Neuronal–astrocytic metabolic interactions. Labeling pattern after [1-¹³C]-glucose+[1,2-¹³C]-acetate infusion. Effect of HFD on enrichments of different isotopomers indicated by open arrows; effect of lipoic acid on enrichments of different isotopomers on HFD-feeding mice indicated by close arrows.

Figure 6

Metabolic ratios quantified after [1-¹³C]-glucose+[1,2-¹³C]-acetate infusion.
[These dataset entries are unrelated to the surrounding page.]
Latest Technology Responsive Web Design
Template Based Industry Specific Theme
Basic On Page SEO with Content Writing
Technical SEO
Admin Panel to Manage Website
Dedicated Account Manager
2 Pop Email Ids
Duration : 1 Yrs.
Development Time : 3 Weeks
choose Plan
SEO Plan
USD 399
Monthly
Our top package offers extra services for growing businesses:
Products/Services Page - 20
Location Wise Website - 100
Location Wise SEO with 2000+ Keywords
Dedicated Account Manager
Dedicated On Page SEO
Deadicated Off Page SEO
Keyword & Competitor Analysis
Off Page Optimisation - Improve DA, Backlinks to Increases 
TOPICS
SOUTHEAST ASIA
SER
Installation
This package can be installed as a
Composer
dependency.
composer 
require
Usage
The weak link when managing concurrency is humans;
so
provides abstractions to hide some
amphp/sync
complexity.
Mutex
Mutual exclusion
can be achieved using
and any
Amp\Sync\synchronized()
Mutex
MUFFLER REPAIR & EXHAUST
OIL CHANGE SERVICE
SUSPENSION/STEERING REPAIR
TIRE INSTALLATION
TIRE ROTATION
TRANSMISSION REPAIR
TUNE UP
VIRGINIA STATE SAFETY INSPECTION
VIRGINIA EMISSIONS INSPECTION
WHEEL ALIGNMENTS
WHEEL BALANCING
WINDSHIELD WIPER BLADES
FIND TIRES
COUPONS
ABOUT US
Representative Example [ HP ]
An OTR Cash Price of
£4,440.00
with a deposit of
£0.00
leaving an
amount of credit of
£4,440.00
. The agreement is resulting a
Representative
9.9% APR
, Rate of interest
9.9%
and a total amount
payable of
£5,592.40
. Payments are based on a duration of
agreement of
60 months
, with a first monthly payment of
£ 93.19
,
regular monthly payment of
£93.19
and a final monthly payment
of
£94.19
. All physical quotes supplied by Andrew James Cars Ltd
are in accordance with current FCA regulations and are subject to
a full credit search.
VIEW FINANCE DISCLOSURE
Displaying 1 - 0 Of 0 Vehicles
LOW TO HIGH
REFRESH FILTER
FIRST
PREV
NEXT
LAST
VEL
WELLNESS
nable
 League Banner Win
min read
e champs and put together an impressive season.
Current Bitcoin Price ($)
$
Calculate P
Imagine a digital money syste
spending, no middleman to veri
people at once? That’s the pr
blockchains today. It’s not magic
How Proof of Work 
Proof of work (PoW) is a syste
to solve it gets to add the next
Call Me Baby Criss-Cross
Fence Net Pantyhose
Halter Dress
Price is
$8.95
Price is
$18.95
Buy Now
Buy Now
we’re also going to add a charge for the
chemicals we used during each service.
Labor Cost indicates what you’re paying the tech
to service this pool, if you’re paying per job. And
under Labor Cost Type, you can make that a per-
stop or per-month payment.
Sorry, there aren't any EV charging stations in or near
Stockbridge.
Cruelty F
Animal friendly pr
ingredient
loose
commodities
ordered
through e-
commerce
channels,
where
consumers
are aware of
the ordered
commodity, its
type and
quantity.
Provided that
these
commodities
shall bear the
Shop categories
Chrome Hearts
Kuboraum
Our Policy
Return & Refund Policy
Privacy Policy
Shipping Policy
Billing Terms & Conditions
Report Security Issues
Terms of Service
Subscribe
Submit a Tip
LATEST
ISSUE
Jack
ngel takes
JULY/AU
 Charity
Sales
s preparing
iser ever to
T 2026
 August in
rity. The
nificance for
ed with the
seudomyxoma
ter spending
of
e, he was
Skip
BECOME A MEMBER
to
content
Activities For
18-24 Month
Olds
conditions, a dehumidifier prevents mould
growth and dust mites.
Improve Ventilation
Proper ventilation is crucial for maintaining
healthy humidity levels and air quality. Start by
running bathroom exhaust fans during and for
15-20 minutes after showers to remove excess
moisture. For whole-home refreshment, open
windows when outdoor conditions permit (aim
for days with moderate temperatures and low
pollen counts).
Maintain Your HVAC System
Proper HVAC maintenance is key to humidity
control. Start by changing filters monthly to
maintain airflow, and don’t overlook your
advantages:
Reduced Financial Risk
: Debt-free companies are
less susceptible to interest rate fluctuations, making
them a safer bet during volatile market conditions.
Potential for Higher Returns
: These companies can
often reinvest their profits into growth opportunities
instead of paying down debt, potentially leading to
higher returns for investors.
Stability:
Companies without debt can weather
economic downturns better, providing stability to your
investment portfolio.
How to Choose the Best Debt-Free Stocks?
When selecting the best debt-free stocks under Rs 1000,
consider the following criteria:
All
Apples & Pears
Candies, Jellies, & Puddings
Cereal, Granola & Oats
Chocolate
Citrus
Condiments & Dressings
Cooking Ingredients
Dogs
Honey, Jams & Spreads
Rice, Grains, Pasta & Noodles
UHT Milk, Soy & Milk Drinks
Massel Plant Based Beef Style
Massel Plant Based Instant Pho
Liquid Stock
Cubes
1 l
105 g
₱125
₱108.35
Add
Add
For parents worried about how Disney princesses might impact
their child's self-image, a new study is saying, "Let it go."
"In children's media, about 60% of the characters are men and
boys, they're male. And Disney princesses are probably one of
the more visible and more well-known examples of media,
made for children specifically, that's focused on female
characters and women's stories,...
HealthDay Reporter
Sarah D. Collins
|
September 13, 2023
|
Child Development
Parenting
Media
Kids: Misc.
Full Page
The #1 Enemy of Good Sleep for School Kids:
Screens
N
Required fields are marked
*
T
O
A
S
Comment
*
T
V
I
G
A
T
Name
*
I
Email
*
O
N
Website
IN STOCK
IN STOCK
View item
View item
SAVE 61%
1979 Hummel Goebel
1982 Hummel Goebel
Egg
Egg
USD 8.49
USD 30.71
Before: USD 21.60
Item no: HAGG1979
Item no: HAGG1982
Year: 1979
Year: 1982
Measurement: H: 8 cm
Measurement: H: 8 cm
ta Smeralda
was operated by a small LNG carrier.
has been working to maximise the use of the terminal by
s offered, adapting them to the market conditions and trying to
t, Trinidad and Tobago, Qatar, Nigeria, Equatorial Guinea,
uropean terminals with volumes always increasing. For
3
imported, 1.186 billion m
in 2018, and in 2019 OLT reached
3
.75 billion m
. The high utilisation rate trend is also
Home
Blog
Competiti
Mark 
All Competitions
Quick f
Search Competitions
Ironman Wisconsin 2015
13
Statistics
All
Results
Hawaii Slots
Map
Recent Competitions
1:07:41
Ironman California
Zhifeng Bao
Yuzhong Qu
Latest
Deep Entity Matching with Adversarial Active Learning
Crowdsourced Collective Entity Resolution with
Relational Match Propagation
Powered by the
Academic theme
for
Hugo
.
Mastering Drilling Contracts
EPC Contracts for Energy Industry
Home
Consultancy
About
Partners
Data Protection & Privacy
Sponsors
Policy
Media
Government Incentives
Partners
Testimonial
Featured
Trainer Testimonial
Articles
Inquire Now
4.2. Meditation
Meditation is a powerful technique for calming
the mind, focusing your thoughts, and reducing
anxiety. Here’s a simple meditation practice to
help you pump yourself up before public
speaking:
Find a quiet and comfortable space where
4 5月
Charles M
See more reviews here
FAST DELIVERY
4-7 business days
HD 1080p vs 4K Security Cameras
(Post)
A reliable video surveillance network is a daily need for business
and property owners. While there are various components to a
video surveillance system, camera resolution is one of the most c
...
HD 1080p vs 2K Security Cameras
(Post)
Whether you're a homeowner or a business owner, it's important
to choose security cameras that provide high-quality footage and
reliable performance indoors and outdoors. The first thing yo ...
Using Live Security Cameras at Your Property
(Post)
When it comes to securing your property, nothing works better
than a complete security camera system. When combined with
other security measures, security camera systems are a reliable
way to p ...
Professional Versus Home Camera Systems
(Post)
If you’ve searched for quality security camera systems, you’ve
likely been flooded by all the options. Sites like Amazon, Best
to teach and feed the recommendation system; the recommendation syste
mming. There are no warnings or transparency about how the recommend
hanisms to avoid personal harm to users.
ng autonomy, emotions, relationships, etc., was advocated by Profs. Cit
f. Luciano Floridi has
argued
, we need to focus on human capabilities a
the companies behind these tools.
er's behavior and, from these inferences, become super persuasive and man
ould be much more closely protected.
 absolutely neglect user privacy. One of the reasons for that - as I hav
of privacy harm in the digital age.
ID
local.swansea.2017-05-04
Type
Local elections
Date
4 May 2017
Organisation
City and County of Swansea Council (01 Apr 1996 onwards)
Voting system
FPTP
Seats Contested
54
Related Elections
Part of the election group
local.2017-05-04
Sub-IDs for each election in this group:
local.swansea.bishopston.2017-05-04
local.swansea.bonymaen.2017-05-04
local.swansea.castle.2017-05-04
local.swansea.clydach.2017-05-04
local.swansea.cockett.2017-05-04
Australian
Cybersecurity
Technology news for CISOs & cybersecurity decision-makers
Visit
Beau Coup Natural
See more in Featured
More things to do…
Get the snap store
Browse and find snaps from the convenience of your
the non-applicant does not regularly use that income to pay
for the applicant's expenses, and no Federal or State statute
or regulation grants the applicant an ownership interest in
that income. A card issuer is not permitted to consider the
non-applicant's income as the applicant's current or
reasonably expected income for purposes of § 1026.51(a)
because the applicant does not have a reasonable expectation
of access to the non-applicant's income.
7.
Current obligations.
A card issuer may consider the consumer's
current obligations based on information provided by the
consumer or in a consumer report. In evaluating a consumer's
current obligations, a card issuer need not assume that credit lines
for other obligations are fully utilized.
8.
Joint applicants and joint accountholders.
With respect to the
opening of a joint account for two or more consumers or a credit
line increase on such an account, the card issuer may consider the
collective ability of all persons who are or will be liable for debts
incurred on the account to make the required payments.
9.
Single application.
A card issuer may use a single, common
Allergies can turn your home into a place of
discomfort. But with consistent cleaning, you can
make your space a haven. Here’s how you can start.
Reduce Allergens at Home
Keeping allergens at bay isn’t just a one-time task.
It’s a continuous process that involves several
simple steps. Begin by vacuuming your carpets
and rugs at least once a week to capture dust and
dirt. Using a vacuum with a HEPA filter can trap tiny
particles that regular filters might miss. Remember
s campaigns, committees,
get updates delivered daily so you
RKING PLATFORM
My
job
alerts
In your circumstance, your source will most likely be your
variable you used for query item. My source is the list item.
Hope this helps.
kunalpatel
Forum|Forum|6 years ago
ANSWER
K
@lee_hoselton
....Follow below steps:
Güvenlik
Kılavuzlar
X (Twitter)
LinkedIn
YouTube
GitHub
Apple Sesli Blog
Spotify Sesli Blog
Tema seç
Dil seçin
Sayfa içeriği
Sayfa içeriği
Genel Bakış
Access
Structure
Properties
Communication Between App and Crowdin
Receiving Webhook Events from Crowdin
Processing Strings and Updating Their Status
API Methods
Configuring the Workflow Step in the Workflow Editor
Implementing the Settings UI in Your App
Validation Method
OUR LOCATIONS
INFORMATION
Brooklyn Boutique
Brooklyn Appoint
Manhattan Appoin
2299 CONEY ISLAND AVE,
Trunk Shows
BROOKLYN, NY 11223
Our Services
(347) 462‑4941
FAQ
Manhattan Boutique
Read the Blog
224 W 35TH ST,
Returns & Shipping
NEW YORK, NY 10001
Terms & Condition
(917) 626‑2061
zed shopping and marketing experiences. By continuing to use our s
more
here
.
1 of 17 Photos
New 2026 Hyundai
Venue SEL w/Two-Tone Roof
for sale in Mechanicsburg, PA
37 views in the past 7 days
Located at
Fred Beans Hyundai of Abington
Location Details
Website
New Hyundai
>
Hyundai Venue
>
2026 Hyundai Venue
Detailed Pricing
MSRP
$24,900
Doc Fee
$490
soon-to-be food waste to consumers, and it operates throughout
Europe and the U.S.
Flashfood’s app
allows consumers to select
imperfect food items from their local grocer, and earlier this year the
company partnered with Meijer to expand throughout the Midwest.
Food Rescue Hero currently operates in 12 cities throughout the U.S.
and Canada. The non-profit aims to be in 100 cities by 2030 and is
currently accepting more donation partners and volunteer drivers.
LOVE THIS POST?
Metabolic ratios were calculated: (Ai) Percentage of glycolytic activity was calculated from the levels of [3-¹³C]-alanine; (Aii) TCA cycle activity was based on glutamate formation from [1-¹³C]-glucose; (Bi and Bii) ¹³C glucose cycling ratio for glutamate and glutamine respectively; (Ci and Cii) ¹³C acetate cycling ratio for glutamate and glutamine, respectively; (Di) transfer of glutamine from astrocytes to glutamatergic neurons, and (Dii) transfer of glutamine to GABAergic neurons. Data presented as mean ± SD, n ≥ 4, *p < 0.05, **p < 0.01.

Figure 7

Effects of lipoic acid on hippocampal synaptic plasticity. Input/Output (I/O) and changes after induction of LTP in all groups. (A) I/O relationship curves at increasing stimulus intensities; Bar graphs showing the minimum (B) and maximum (C) fEPSP slope values at 100 and 400 µA; (D) Baseline fEPSP slopes and those after induction of LTP; (E) The measured LTP using %EPSP for the last 5 min of the response to TBS stimulation. For each sub-figure: total n ≥ 8 slices/group and at least 3–4 animals/group. Data presented as mean ± SD, n ≥ 5, *p < 0.05, **p < 0.01.